Parfois réunies pour la première fois depuis l’époque de leur création, les oeuvres de Matisse actuellement exposées au Centre Pompidou révèlent un artiste étonnamment conceptuel. Profond penseur de la forme, Matisse (1869-1954) donne à voir, par ses séries et ses paires, la genèse de son oeuvre.

« Matisse – Paires et séries » permet de découvrir ses interrogations, ses ruptures, ses revirements, ses conquêtes. L’exposition invite à comprendre combien son travail a contribué à engendrer et à nourrir la peinture moderne.

Étudiant toujours de nouveaux processus créatifs, Matisse remet en cause chacune de ses avancées plastiques. Il écrit ainsi en 1936 : « La réaction d’une étapes est aussi importante que le sujet. Car cette réaction part de moi et non du sujet. […] A chaque étape, j’ai un équilibre, une conclusion. A la séance suivante, si je trouve qu’il y a une faiblesse dans mon ensemble, je me réintroduis dans mon tableau par cette faiblesse – je rentre par la brèche – et je reconçois le tout. »

D’où l’idée de la commissaire de l’exposition, Cécile Debray, de montrer la dualité de l’oeuvre de Matisse « entre jaillissement rapide et spontané et reprise, parachèvement lent et heurté. Cette dualité se traduit par des processus de création qui évoluent au cours du temps : les strictes paires qui remettent en cause la notion d’esquisse, la relecture des séries de Monet dans les années 1920, l’utilisation de la photographie pour garder la trace de l’’idée première’, le dessin automatique… »

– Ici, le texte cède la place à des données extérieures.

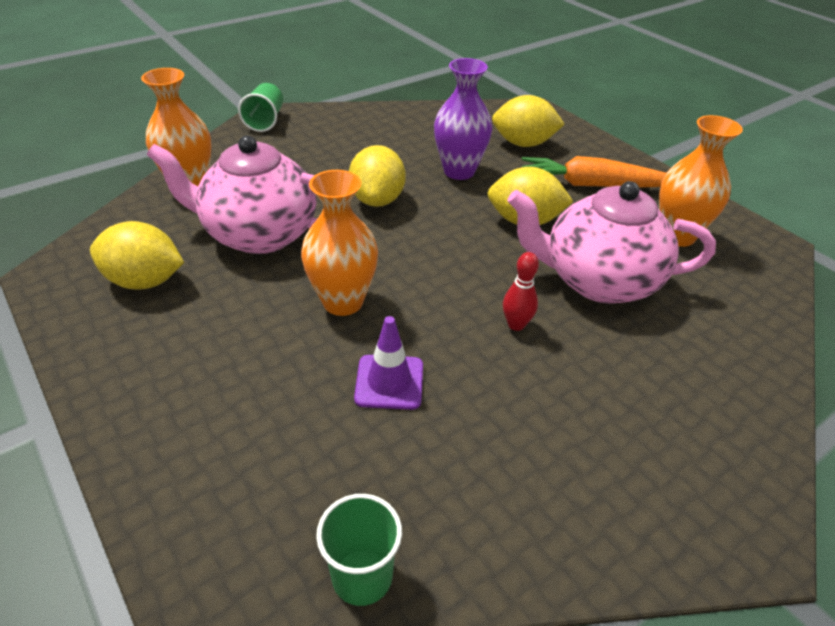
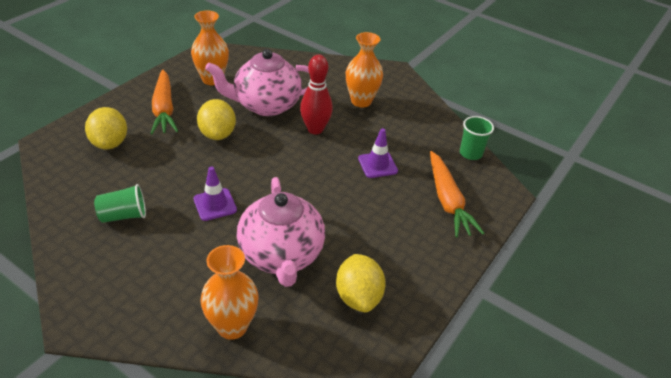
camera: 110 degrees left, 0 degrees up
(243, 457) = (447, 201): none -> orange carrot
(265, 121) = (92, 319): green cup -> green cup (123, 215)
(343, 302) = (330, 195): orange vase -> orange vase (361, 101)
(377, 200) = (215, 204): yellow lemon -> purple traffic cone
(459, 171) = (162, 170): purple vase -> none
(516, 325) = (315, 129): red bowling pin -> red bowling pin, size x1.76
(598, 280) = (266, 105): pink teapot -> pink teapot turned 90 degrees clockwise

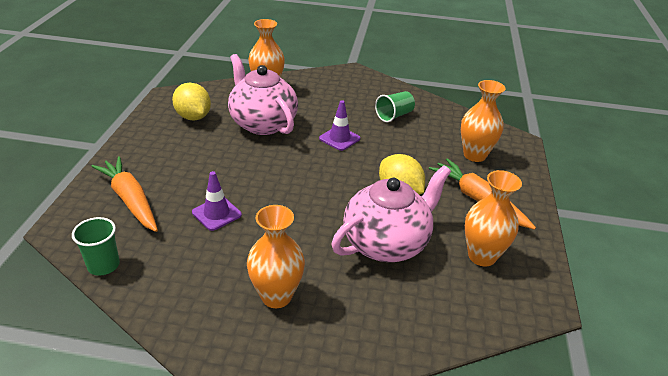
camera: 155 degrees right, 5 degrees down
(110, 143) = (474, 155): yellow lemon -> orange vase
(315, 129) = (308, 232): red bowling pin -> none

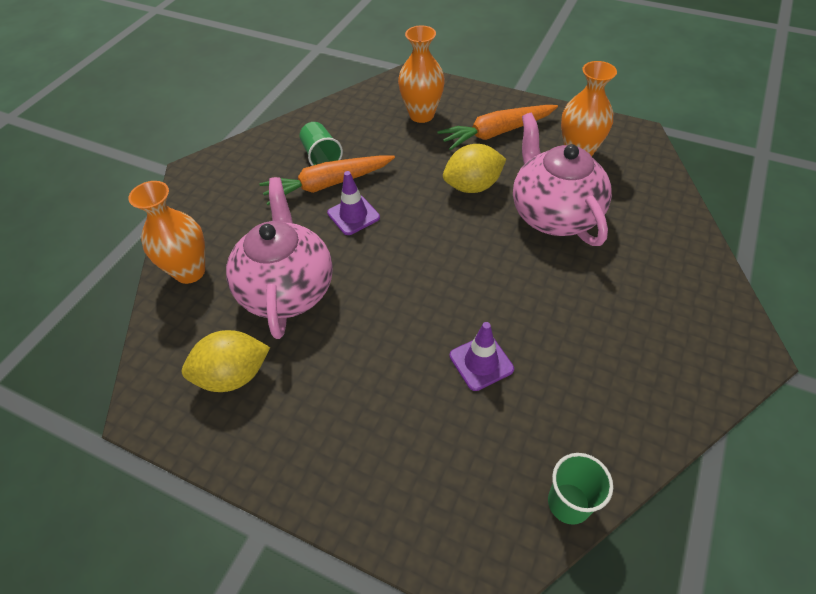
camera: 70 degrees left, 15 degrees up
(130, 200) = (431, 470): orange carrot -> orange carrot (327, 185)
(262, 123) = (287, 289): pink teapot -> pink teapot turned 105 degrees clockwise
(276, 296) = (628, 318): orange vase -> none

Parmi les chefs-d’oeuvre présentés figurent les incontournables: Luxe I (Paris, Mnam) et II (Copenhague, SMK); Séville I et II (Saint- Pétersbourg, Ermitage), Capucines à la Danse I (New York, Met) et II (Moscou, Musée Pouchkine);  Intérieur, bocal de poissons rouges (Mnam) et Poissons rouges et palette (New York, MoMA) – dont Jack Flam livre une analyse pertinente dans le catalogue de l’exposition -;  Intérieur au violon et Le Violoniste à la fenêtreLa Fougère noire (Fondation Beyeler) et Intérieur au rideau égyptien (New York, The Phillips Collection);  La Blouse roumaine (Paris, Mnam), Le Rêve (collection particulière). Et les quatre grands papiers gouachés des Nus bleus, dernier exemple (Matisse meurt deux ans plus tard) d’une articulation duale, entre l’un mené à tatillons sur plusieurs mois et les trois autres créés dans une sorte de jaillissement immédiat. Ils clôturent magnifiquement l’exposition.

Au vu de la provenance des oeuvres, le visiteur se rend compte de l’opportunité de les voir rassembler exceptionnellement à Paris. Admirer cette confrontation d’oeuvres, c’est s’amuser au jeu des différences.  Mais c’est surtout découvrir la cohérence et la portée de l’oeuvre de Matisse qui interroge la peinture elle-même. L’artiste ne cesse en effet de questionner la représentation, la notion de réalisme, le rapport entre le dessin et la couleur, entre la surface et le volume, entre l’intériorité et l’extériorité. Une exposition introspective, profondément intime.